For some carriers media scrutiny at times of misfortune adds fuel to the fire. But not for ValuJet Airlines. The darling of Wall Street and consumers alike seems to have sidestepped a recent spate of bad luck.
Lewis Jordan, president of the Atlanta-based carrier, waves off suggestions that the carrier is experiencing growing pains: 'We've had five consecutive quarters of profits, around a 15 per cent net [margin], and people have figured out that these are the best financial results ever in this industry.'
But for one week in June fortune appeared to abandon ValuJet. On Monday, the company's flight attendants voted to unionise. On Wednesday, its overloaded computer system shut down. Then on Thursday, its inaugural flight from Boston to Atlanta was six hours late. And that evening, a ValuJet DC-9 blew an engine at Atlanta/Hartsfield, causing seven injuries and attracting intense media attention.

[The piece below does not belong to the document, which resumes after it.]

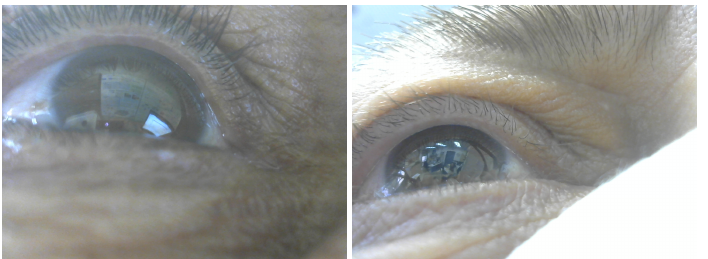
Figure 3. Left: RGB image with contact lenses, right: RGB image (without contact lenses) with light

While ValuJet management says its growth is under control, the carrier has built a network of 27 cities in less than two years, and has added on average one DC-9 each month. There are now signs of upward pressure on costs.

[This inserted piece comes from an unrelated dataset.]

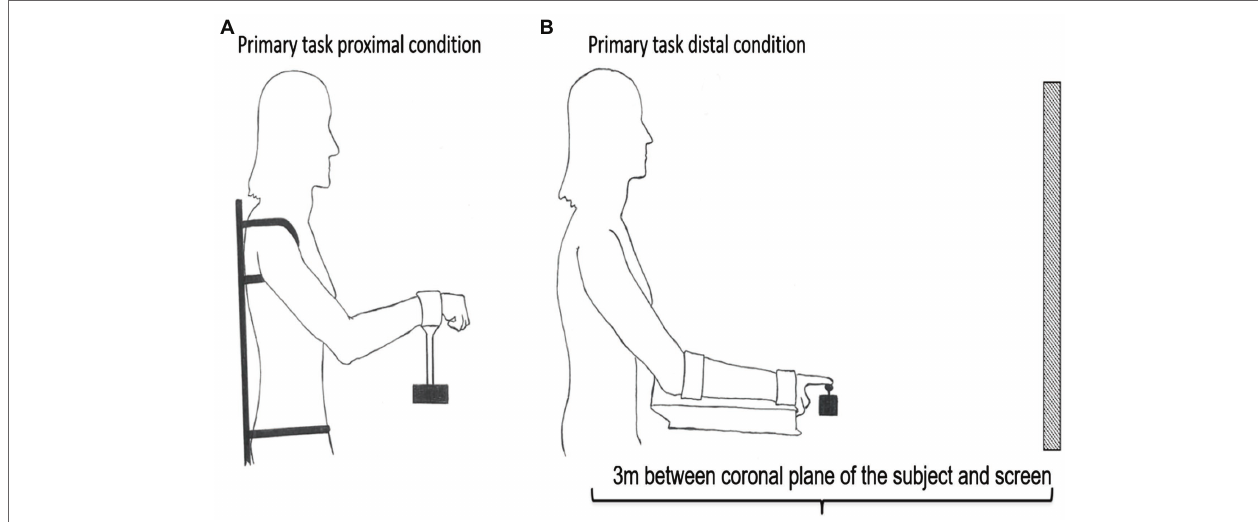
FIGURE 2 | Illustration of the experimental setup of the primary task controlled with either a (A) proximal joystick or a (B) distal joystick. The subject was positioned seating 3 m from the screen in both conditions. In order to prevent mechanical, postural, and synergist muscle contributions in the proximal (A) and distal (B) conditions, the participants’ body positions were constrained by clamps and straps as illustrated. The starting position in the proximal condition was calibrated to 45 between the trunk and overarm (humerus) and 130 between humerus and radius (A) . The starting position in the distal condition was calibrated to 25 between the trunk and overarm, with the underarm resting in a horizontal position (B) .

The cost of DC-9s is soaring, as other start-ups follow ValuJet's lead. In June, the airline paid $18 million for four of them. This unit price is twice the price ValuJet paid for each of its first 10 DC-9s. The day will come, acknowledges ValuJet, when MD-80s will be required. In the meantime, DC-9s guzzle fuel and require expensive maintenance.
Employee expenses are certain to rise as well. ValuJet's 3,000 workers have the US airline industry's lowest wages, providing the backbone for unit costs of 6.5 cents per available seat mile. Though mechanics turned down union representation on 20 June, flight attendants now belong to the Association of Flight Attendants. But Jordan points to Southwest Airlines as having both unions and low costs.
Passengers were not put off by the fire: less than two dozen changed their reservations the day after the accident. And ValuJet achieved a 93 per cent load factor on the Friday of the 4 July weekend.
Perhaps the most rapt observers of ValuJet's progress are investors. The stock has quintupled from its initial offering price in June 1994. This March the stock traded at 20 times earnings. The week after the accident, ValuJet's price-earnings ratio exceeded 30 for the first time and has remained there.
To be trading at 30 times earnings is not necessarily advantageous for an airline. The euphoria can cloud management's judgement, as can the inevitable selloff when earnings growth slows, even slightly, as costs rise.